Existem obras em galerias com o formato de HQs. Será que ao participar de uma exposição em vez de um Zine elas são banhadas pelo espírito santo da arte? O que confere o A maiúsculo a uma obra de arte pode ser sua inserção no circuito, sua “institucionalização Lato Sensu”, ou seja, ser conhecida e reconhecida, não necessitando estar confinada em um órgão físico, tal qual um museu, mas possuir o aval das autoridades competentes, mesmo que permaneça nas ruas, por exemplo.
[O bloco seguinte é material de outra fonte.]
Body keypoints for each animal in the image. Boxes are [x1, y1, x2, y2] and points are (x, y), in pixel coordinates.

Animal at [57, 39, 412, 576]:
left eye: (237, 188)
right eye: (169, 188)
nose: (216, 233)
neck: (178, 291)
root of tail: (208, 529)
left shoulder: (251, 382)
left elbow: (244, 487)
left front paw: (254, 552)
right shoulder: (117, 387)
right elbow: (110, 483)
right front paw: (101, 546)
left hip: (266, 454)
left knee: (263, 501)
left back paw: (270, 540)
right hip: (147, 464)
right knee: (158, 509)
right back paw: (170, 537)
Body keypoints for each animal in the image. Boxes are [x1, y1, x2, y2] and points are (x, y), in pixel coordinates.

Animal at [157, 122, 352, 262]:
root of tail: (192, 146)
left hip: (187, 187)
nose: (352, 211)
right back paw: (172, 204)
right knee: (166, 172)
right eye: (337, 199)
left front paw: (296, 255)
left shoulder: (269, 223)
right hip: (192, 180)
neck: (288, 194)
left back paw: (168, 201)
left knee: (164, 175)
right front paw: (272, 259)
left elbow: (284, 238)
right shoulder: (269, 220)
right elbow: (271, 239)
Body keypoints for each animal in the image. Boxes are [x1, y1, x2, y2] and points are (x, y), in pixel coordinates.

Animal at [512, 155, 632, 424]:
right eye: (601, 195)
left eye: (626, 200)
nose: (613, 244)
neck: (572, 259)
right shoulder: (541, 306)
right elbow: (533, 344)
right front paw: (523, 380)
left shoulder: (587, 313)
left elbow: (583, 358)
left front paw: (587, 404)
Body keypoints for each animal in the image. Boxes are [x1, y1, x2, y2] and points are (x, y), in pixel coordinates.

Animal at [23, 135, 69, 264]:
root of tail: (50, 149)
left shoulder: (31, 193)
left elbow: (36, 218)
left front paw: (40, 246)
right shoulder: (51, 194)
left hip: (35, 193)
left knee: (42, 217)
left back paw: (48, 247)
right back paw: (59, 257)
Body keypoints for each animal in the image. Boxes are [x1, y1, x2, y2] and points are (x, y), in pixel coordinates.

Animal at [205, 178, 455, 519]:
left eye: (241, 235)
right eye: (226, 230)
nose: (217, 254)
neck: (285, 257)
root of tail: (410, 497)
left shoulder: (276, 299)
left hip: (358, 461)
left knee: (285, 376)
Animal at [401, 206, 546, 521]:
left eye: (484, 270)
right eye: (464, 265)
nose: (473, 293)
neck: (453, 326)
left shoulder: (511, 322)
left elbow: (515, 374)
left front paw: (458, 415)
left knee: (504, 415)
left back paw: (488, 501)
Meu ponto é que, atualmente, o debate sobre se algo é ou não arte carece de sentido, pois não conseguimos divisar os limites da arte. Sei bem que os critérios para a crítica de arte sempre são outros com o passar dos tempos. Mais quais? E o que importa isso no momento da fruição? Somos autorizados a fruir apenas o que está carimbado? Masturbação! Duchamp estava certo, essa ideia da Arte, com esse imenso A, não passa de masturbação.
Aya Takano - Earth, 2004

Bansky - Siga seus sonhos

O que quer que seja arte, o será, em primeiro lugar, para o seu criador. De todos os critérios inaferíveis que possam existir, elejo a sinceridade artística o mais importante. Isto independe do meio, independe de ser comercializável (é lógico), independe de ser feito em massa.
Não se faz arte para os outros, faz-se para si. Mesmo quando mediante encomenda, aquele ponto que caracteriza um produto como artístico transcende o objetivo. Quem pediu para que retratassem a Gioconda, não estipulou: Por favor, quero uma obra-prima, uma que conquiste a fama eterna. Que fascine por séculos e nunca perca sua aura de mistério.
Ora, quantas capelas existem e quantas são a Sistina?